Blog da Escola Municipal Córrego da Bica
Abaixo estão dois dos poemas mais expressivos de Solano Trindade, o primeiro intitulado "Conversa" é um diálogo com outros negros, onde ambos relatam um pouco desta luta racial que enfretam. Utiliza-se de uma linguagem simples para criticar e denunciar fatos reais. "Quem foi que disse que negro não é gente? Quem foi este demente, se tem olhos não vê". O segundo poema, "Tem gente com fome" é clara sua intensão, denunciar a fome.
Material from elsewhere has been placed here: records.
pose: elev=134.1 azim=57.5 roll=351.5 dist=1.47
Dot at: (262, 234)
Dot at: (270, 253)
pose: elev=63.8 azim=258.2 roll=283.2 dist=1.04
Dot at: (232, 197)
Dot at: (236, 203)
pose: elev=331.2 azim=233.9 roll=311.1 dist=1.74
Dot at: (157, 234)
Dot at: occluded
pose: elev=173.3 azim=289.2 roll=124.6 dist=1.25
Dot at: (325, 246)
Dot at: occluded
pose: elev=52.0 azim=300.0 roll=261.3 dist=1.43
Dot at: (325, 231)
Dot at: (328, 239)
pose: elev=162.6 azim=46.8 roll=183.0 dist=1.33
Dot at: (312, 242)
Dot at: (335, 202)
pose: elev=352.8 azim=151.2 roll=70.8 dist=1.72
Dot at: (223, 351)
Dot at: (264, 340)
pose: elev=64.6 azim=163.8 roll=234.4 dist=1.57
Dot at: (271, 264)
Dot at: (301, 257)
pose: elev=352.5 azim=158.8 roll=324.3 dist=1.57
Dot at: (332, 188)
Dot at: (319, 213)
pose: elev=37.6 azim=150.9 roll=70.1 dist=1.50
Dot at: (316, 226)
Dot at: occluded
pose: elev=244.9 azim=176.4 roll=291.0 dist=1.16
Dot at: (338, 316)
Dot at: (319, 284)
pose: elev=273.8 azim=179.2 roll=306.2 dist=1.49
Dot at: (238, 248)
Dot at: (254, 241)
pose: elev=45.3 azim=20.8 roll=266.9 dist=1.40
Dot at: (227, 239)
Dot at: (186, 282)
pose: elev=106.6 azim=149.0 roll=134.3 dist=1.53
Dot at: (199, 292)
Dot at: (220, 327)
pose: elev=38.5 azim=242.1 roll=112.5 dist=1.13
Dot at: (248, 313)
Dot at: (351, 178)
Enquanto tantas pessoas estão preocupadas em ganhar dinheiro, trabalhar intensamente, outras estão sem nada, "com fome", mas não apenas uma fome de comida, mas também de afeto, trabalho, e principalmente justiça.

Conversa

- Eita negro!
quem foi que disse
que a gente não é gente?
quem foi esse demente,
se tem olhos não vê...

- Que foi que fizeste mano
pra tanto falar assim?
- Plantei os canaviais do nordeste

- E tu, mano, o que fizeste?
Eu plantei algodão
nos campos do sul
pros homens de sangue azul
que pagavam o meu trabalho
com surra de cipó-pau.

- Basta, mano, pra eu não chorar,
E tu, Ana,
Conta-me tua vida,
Na senzala, no terreiro

- Eu...
cantei embolada,
pra sinhá dormir,
fiz tranças nela,
pra sinhá sair,
tomando cachaça,
servi de amor,
dancei no terreiro,
pra sinhozinho,
apanhei surras grandes,
sem mal eu fazer.

Eita! quanta coisa
tu tens pra contar...
não conta mais nada,
pra eu não chorar

- E tu, Manoel,
que andaste a fazer
- Eu sempre fui malandro
Ó tia Maria,
gostava de terreiro,
como ninguém,
subi para o morro,
fiz sambas bonitos,
conquistei as mulatas
bonitas de lá...

Eita negro!
- Quem foi que disse
que a gente não é gente?
Quem foi esse demente,
se tem olhos não vê.

Solano Trindade, "Cantares a meu povo".

Tem Gente Com Fome

Trem sujo da Leopoldina
Correndo correndo
parece dizer
Tem gente com fome
tem gente com fome
Tem gente com fome

Piiiiiiiiiiiii

Estação de Caxias
De novo a dizer
De novo a correr
Tem gente com fome
tem gente com fome
Tem gente com fome

Vigário Geral
LucasCordovil
Brás de Pina
Penha Circular
Estação da Penha
OlariaRamos
Bom Sucesso
Carlos Chagas
Triagem, Mauá
trem sujo da Leopoldina
correndo correndo
parece dizer
tem gente com fome
Tem gente com fome
tem gente com fome

Tantas caras tristes
Querendo chegar
em algum destino
Em algum lugar
Trem sujo da Leopoldina
correndo correndo
parece dizer
tem gente com fome
tem gente com fome
tem gente com fome

Só nas estações
quando vai parando
lentamente começa a dizer
Se tem gente com fome
dá de comer
Se tem gente com fome
dá de comer
Se tem gente com fome
dá de comer

Mas o freio do ar
todo autoritário
Manda o trem calar

Psiiiiiiiu!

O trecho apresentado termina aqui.